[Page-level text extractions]
• • • • • • •
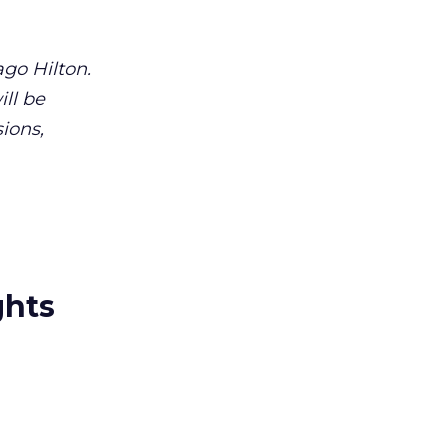
go Hilton.
ll be
ions,
ghts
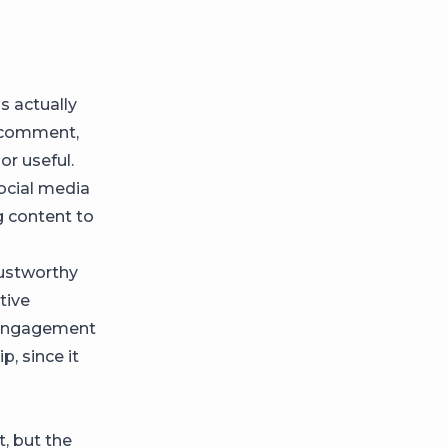
s actually
, comment,
 or useful.
social media
 content to
ustworthy
ctive
 engagement
p, since it
, but the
• • • • • • •
◆ **ACTIVITY**
Extract every line of text from the data above, reproducing each one character for character and in its original order. Omit the pictures from your answer.

◆ **ANSWER**
go Hilton.
ll be
ions,
ghts
s actually
, comment,
 or useful.
social media
 content to
ustworthy
ctive
 engagement
p, since it
, but the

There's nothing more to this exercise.